Application Scenarios
At a Canadian kraft pulp mill, the #2 recovery boiler’s burner-management cell runs a ControlNet coax trunk with 34 taps—spread across the firing floor, the sootblower deck, and the forced-draft fan MCC—all hanging off a pair of 1756-CN2/B modules in a ControlLogix 5560 rack. After a 2019 VFD retrofit on the ID fans, the cell started throwing intermittent “NUT exceeded” (Network Update Time) faults every time all four ID fans ramped together—usually during a load swing that the boiler DCS cared about. The plant electrician’s first move was to check the CNB module; the second was to wiggle BNCs. The real culprit turned out to be the original installer’s “value-engineered” RG59 trunk someone had run 15 years prior—single shield, foam PE, 20 AWG CCS. Under the new VFD dI/dt, the RG59’s shield was acting as an antenna and corrupting the token at the 28th tap. Swapping the full 280 m run to 1786-RG6 (quad shield, solid BC, 75 Ω tight) killed the NUT faults on the first ramp test. The controls lead’s note in the CMMS: “Token rock solid. Should’ve done this before the VFD job.” The 1786-RG6 didn’t speed up the network—ControlNet is locked at 5 Mbps—but it stopped the noise from stealing tokens, which in a recovery-boiler BMS is the difference between a clean shift and a 4 a.m. turbine trip.
Parameter
| Main Parameters | Value/Description |
|---|---|
| Product Model | 1786-RG6 (also available: 1786-RG6P plenum, 1786-RG6W white, 1786-RG6B black) |
| Manufacturer | Rockwell Automation (Allen-Bradley) |
| Product Category | ControlNet RG6 Quad-Shield Coaxial Cable |
| Impedance | 75 Ω ± 3 Ω (matched to ControlNet PHY) |
| Center Conductor | 18 AWG (1.02 mm) solid bare copper (BC) |
| Dielectric | Gas-injected cellular PE, Ø 4.57 mm |
| Shield | Quad: 1st aluminum foil + 1st 60% TC braid + 2nd foil + 2nd 60% TC braid |
| Outer Jacket | PVC (CMR riser rated), black standard (RG6B) |
| Reel Length | 1000 ft (305 m) standard; cut-to-length available |
| Velocity of Propagation | 82% |
| Capacitance | 16.2 pF/ft (53 pF/m) |
| Attenuation | ~6.0 dB/100 ft @ 100 MHz (RG6 nominal) |
| Operating Temp | -20 °C to +75 °C (installation), -40 °C to +80 °C (static) |
| Compliance | UL CMR, CSA, RoHS |
Technical Principles and Innovative Values
Innovation Point 1: Quad-Shield for 5 Mbps Determinism in High-EMI Plants.

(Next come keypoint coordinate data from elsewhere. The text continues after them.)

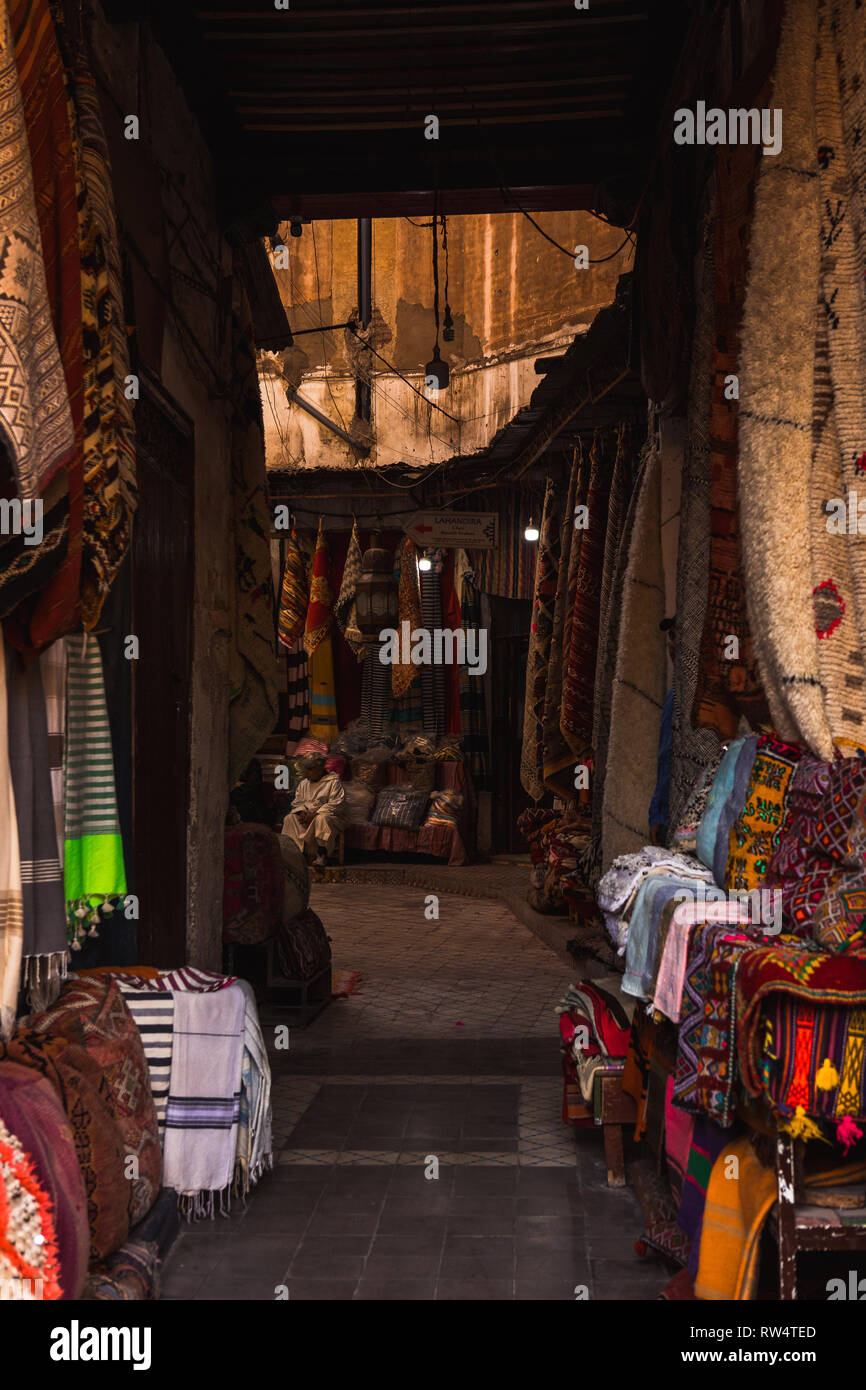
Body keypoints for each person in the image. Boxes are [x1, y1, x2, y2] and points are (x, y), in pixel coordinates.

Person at [281, 753, 347, 867]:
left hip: (330, 817)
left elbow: (336, 804)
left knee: (322, 819)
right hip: (307, 817)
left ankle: (321, 855)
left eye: (310, 769)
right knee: (289, 819)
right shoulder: (304, 783)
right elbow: (298, 802)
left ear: (320, 769)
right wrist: (302, 813)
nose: (307, 773)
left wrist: (315, 814)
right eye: (306, 769)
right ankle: (295, 854)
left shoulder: (333, 782)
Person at [649, 616, 676, 846]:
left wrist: (657, 815)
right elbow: (664, 758)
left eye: (677, 637)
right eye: (671, 638)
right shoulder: (674, 696)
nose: (671, 645)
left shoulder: (679, 698)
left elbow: (666, 758)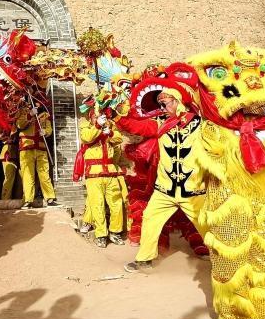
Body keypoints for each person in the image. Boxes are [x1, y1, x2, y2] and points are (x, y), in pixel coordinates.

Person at [117, 89, 205, 272]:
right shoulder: (161, 124)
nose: (162, 108)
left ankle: (225, 260)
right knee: (150, 218)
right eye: (160, 105)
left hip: (193, 191)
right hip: (165, 190)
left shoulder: (200, 124)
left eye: (164, 104)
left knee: (206, 226)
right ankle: (144, 260)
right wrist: (117, 117)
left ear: (177, 101)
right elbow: (137, 127)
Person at [73, 110, 126, 248]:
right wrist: (97, 126)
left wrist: (110, 133)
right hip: (94, 174)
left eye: (101, 117)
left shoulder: (109, 127)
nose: (99, 118)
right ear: (91, 118)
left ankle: (115, 232)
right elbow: (87, 138)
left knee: (116, 204)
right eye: (95, 117)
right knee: (97, 205)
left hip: (110, 172)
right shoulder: (86, 128)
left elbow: (119, 139)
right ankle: (101, 235)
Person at [16, 105, 58, 208]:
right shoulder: (22, 112)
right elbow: (20, 125)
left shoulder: (45, 116)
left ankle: (49, 197)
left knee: (44, 174)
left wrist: (46, 132)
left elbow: (49, 129)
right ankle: (28, 199)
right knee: (27, 174)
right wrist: (30, 115)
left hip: (41, 147)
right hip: (26, 147)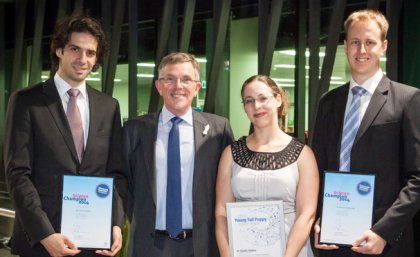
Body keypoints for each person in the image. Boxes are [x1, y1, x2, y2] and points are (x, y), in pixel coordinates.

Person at [4, 12, 126, 257]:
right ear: (59, 50)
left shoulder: (108, 106)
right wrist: (45, 235)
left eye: (90, 53)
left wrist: (115, 222)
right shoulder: (27, 101)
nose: (83, 59)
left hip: (95, 242)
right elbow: (18, 174)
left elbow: (116, 172)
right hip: (41, 243)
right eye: (75, 49)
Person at [312, 9, 420, 257]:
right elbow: (318, 170)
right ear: (345, 46)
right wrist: (319, 220)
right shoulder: (328, 102)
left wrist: (384, 232)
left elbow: (417, 178)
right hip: (332, 240)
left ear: (383, 46)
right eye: (355, 42)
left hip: (383, 243)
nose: (362, 50)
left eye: (369, 42)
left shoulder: (407, 99)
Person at [123, 52, 234, 257]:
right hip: (149, 246)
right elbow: (123, 183)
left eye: (186, 79)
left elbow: (230, 186)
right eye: (170, 79)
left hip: (202, 246)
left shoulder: (219, 129)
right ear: (159, 86)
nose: (178, 86)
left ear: (197, 87)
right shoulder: (134, 129)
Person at [215, 75, 319, 257]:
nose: (257, 106)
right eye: (249, 101)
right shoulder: (230, 154)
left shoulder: (304, 154)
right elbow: (221, 213)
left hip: (292, 252)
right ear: (245, 108)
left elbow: (306, 214)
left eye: (263, 98)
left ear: (278, 99)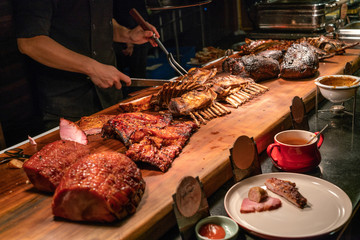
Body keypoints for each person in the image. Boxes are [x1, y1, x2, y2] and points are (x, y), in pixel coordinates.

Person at [13, 0, 159, 130]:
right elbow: (30, 43)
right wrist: (92, 68)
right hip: (67, 103)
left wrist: (127, 34)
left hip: (109, 95)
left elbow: (99, 23)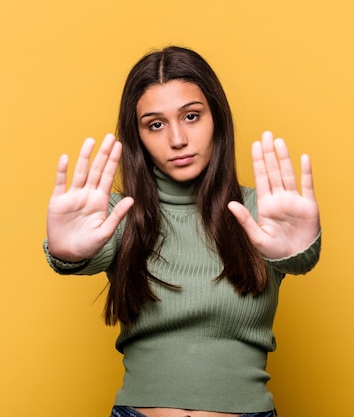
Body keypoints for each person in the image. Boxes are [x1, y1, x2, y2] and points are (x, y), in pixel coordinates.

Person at [43, 46, 322, 417]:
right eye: (155, 124)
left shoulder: (261, 211)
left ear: (217, 119)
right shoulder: (118, 214)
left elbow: (301, 258)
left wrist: (299, 251)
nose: (177, 139)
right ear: (137, 136)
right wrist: (67, 253)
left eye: (191, 116)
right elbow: (75, 254)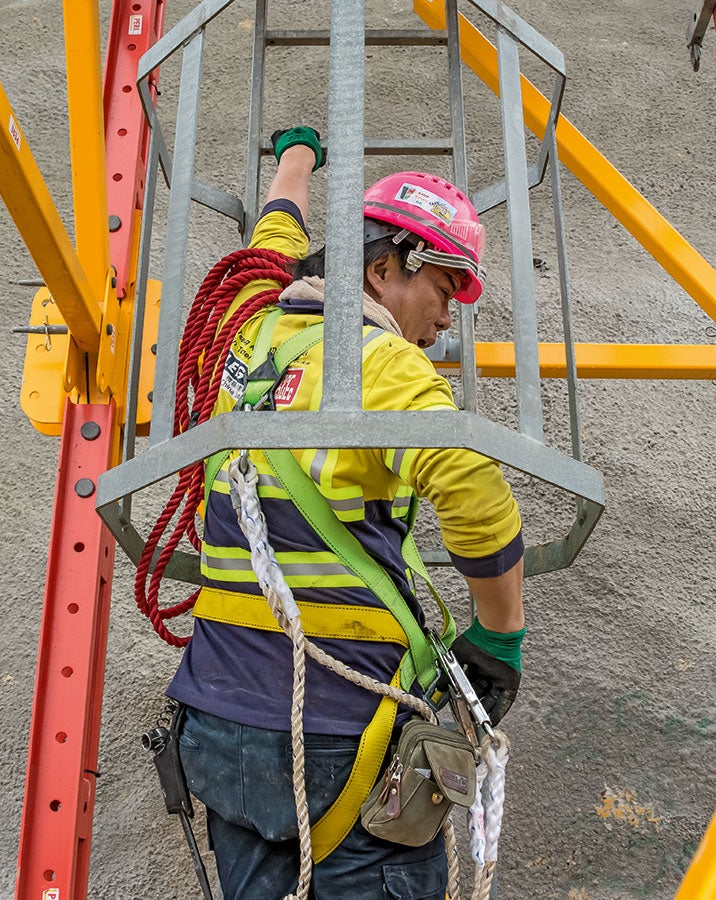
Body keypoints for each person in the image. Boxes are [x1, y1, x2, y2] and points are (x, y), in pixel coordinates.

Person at [167, 126, 526, 899]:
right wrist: (500, 639)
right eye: (444, 289)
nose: (446, 319)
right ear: (382, 269)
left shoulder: (247, 330)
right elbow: (472, 483)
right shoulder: (381, 362)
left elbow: (275, 235)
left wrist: (296, 157)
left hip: (217, 724)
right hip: (335, 734)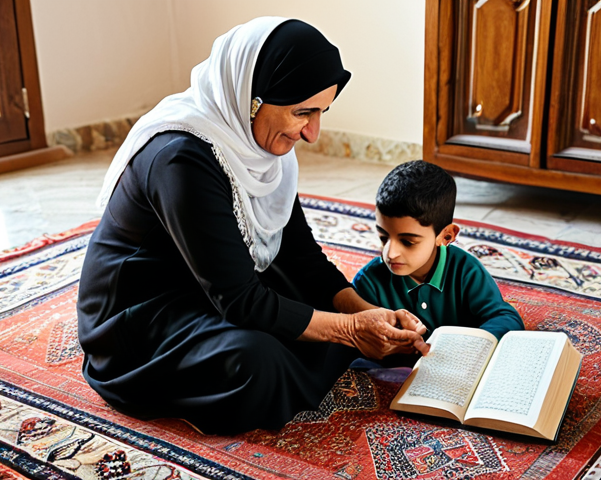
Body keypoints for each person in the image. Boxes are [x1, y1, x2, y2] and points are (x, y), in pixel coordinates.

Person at [77, 17, 428, 435]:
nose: (313, 134)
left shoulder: (260, 146)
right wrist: (350, 332)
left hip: (207, 283)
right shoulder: (180, 158)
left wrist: (371, 313)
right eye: (303, 113)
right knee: (257, 361)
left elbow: (301, 256)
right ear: (250, 100)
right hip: (141, 314)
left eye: (321, 113)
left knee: (308, 301)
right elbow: (241, 301)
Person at [353, 160, 525, 345]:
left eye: (408, 242)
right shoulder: (369, 281)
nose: (390, 253)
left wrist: (470, 345)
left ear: (446, 236)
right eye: (383, 237)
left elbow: (506, 318)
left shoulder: (466, 271)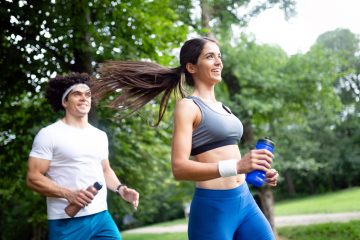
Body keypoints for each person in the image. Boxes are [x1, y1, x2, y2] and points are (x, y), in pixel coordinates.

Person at [92, 37, 279, 240]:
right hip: (213, 209)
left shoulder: (225, 108)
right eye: (210, 57)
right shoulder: (188, 106)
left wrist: (255, 167)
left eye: (219, 56)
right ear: (191, 67)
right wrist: (237, 166)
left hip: (244, 200)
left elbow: (228, 155)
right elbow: (179, 168)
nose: (218, 62)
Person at [26, 73, 139, 240]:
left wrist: (121, 189)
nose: (84, 98)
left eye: (87, 94)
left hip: (101, 217)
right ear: (65, 102)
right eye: (77, 94)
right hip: (66, 222)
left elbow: (105, 170)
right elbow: (33, 178)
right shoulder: (49, 134)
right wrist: (69, 194)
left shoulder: (99, 135)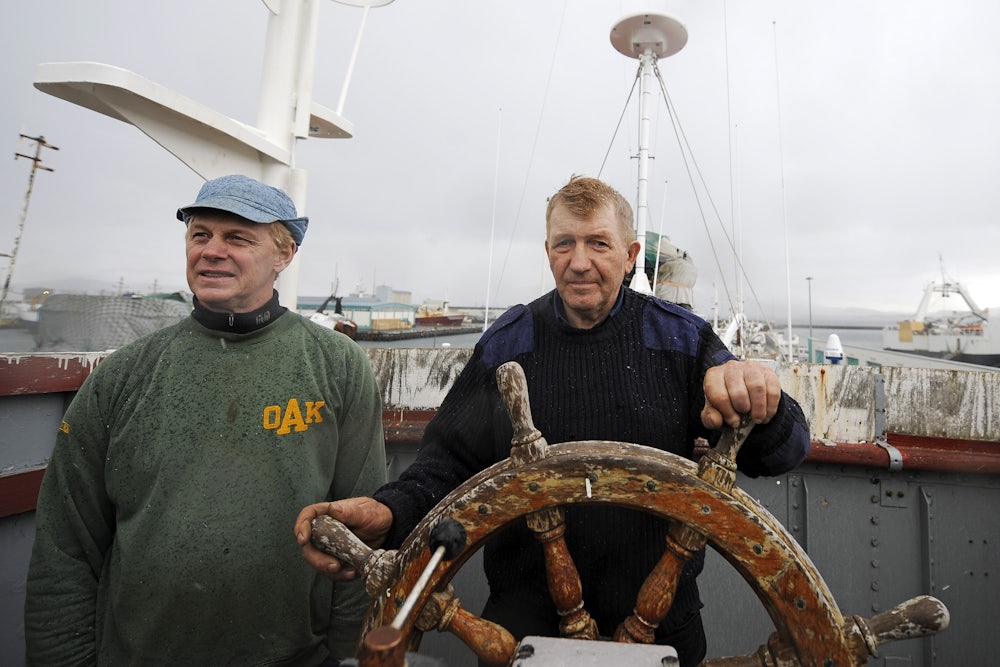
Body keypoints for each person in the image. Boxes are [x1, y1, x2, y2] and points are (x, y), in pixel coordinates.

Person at [294, 175, 810, 667]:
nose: (579, 262)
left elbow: (783, 452)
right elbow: (447, 466)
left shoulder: (681, 342)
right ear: (547, 253)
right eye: (564, 244)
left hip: (662, 627)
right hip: (522, 629)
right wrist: (387, 512)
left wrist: (760, 398)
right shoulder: (508, 343)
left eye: (599, 244)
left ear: (630, 256)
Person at [25, 174, 387, 666]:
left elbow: (361, 539)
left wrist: (355, 658)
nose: (211, 250)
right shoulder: (123, 375)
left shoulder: (337, 366)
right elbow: (65, 546)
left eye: (237, 237)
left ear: (284, 255)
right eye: (200, 235)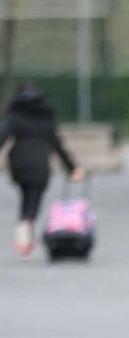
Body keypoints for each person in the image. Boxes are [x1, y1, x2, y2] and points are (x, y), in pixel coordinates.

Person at [0, 82, 84, 258]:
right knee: (34, 199)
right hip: (39, 163)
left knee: (25, 196)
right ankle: (26, 225)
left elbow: (2, 137)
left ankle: (24, 229)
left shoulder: (15, 116)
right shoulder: (46, 118)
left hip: (18, 162)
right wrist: (72, 168)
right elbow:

ControlNet’s 5 Mbit/s Manchester-encoded baseband doesn’t care about bandwidth—it cares about signal-to-noise at the tap. The 1786-RG6 stacks two foil + two braid layers so the transfer impedance stays low even when a 480 V VFD 6 m away is switching 600 A. That’s why Rockwell explicitly calls out “quad shield” in the ControlNet coax spec—single-shield RG6 or RG59 might pass a bench ping test but will fail on a melt-shop floor.Innovation Point 2: 18 AWG Solid BC Center for Tap Contact Reliability. Cheap RG6 (CATV grade) often drops to 20 AWG CCS (copper-clad steel) to save cents. The 1786-RG6 stays at 18 AWG solid BC because the T-tap (1786-TPR) bites through the dielectric to contact the center conductor—steel work-hardens and can fracture under the tap pin; BC cold-welds. On a 34-tap trunk, that reliability compounds.Innovation Point 3: 75 Ω Matched Impedance with Low Capacitance. ControlNet’s transformer-coupled PHY expects 75 Ω. The 1786-RG6 holds ±3 Ω across the reel, and the 16 pF/ft capacitance keeps the rise-time clean at the tap stub (max 1 m drop). Mismatched impedance = reflections = NUT errors under load.Innovation Point 4: CMR Riser Rating for Tray Runs Between MCC and Control Room. The 1786-RG6 PVC jacket is UL CMR, meaning it can run in cable trays between floors without conduit in most jurisdictions—important when the ControlLogix rack is three levels up from the VFD lineup and the trunk has to climb a tray.